UD computer scientist uses text mining to advance personalized cancer treatment

Doctors have many weapons in the fight against cancer, but choosing the right one can be a challenge. Soon they will have a new resource to inform them about treatment options.

A group of researchers is building a portal of genetic information to help doctors detect, diagnose and treat cancer optimally in each of their patients. Vijay Shanker, a professor of computer and information sciences at the University of Delaware, is part of the team, which recently received a grant of more than $1.2 million. Shanker will receive $215,737 for his portion of the project.

Cancerous tumors develop when genes go rogue. Sometimes the culprit is a mutation—a fault in a DNA sequence. Sometimes there’s a problem with the level of the gene expression, leading to the creation of cancerous tissue. Researchers all over the world have linked mutations and expression patterns of hundreds of biomarkers to cancer incidence, treatment, and prognosis.

This information is held in a variety of databases, including those resulting from the Early Detection Research Network, Cancer Genome Atlas, and International Cancer Genomic Consortium.

The findings have never been collected systematically in one place—but that’s about to change.

“We are trying to build on that work further by integrating large-scale experimental results with different kinds of information found in the research literature,” said Shanker.

The goal: Someday, oncologists will pull up this data on a tablet and use it to guide treatment decisions.

“For example, this information could be used to predict how mutations might affect drug response, an important aspect of personalized medicine,” said Shanker.

This information will also be helpful for clinical researchers developing new medicine.

Shanker is collaborating with researchers at George Washington University, the Swiss Institute of Bioinformatics, and NASA’s Jet Propulsion Laboratory.

While this project involves many components, Shanker is in charge of text mining — using research literature to cull important information. Shanker has developed programs to determine which text is relevant, parse that text, and then simplify it and organize it in a useful way. For this project, that means using his software to scour millions of research papers, pull out information about relevant biomarkers and outcomes, and organize them.

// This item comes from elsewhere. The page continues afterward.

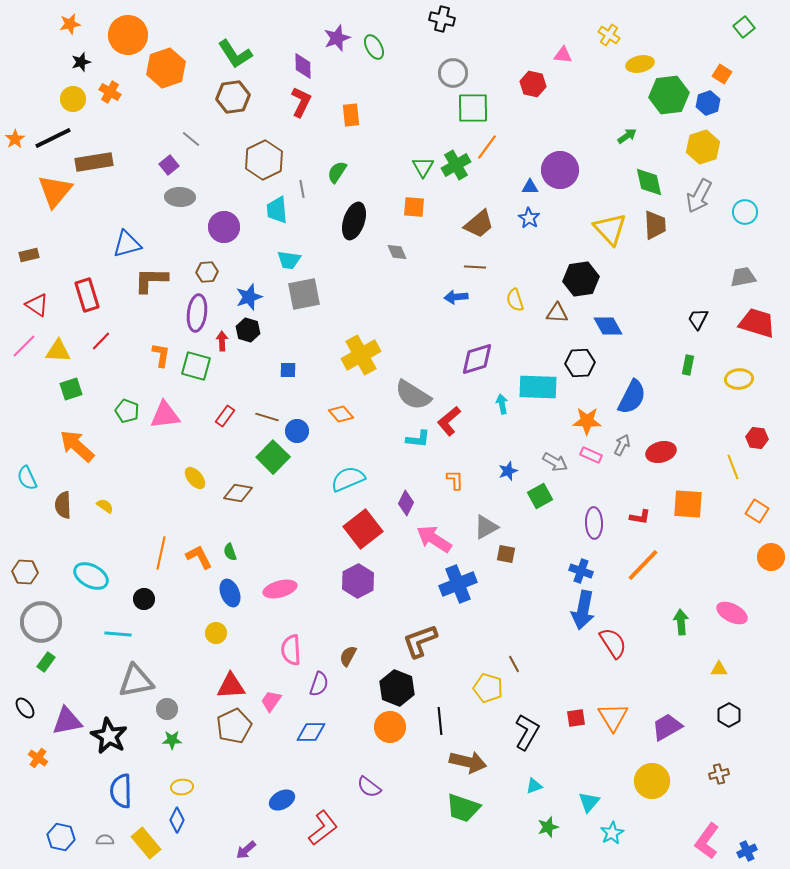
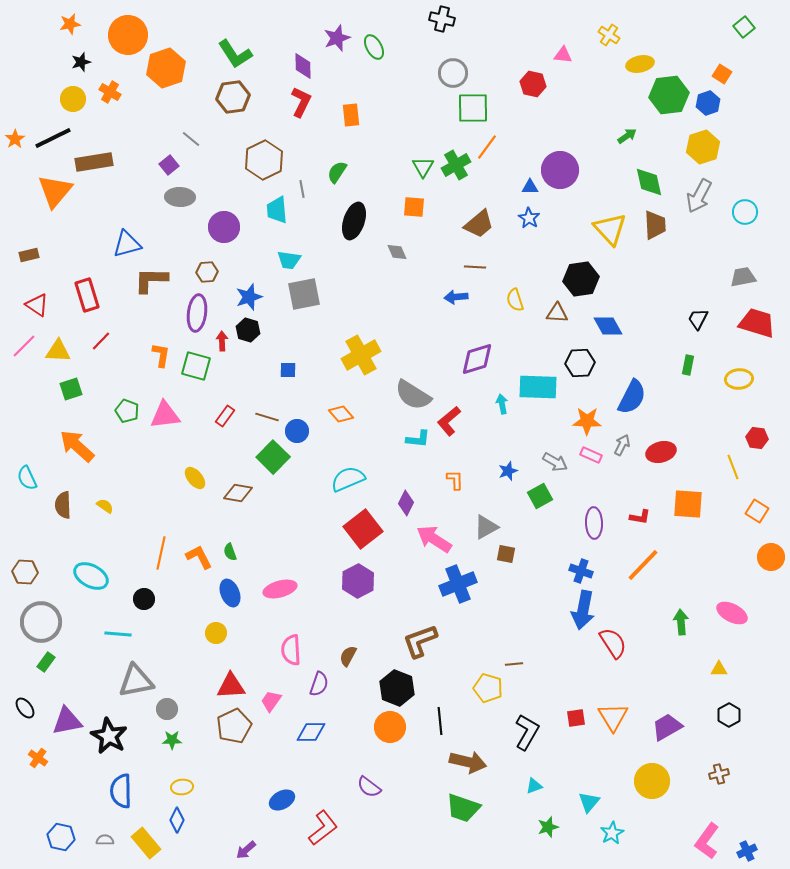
brown line at (514, 664): rotated 66 degrees counterclockwise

Shanker has been doing text mining and natural language processing for nearly three decades. Over the past few years, projects like this one, and another major NIH initiative Shanker is involved in, have taken him in a new direction—health-focused research.

“I’ve worked mostly on theoretical projects,” he said. “Recent research has been more driven by application.”

This work could eventually save lives, and that’s something Shanker considers often.

“I have really become fascinated by this area and the idea that maybe my research can have an impact on people’s health,” he said.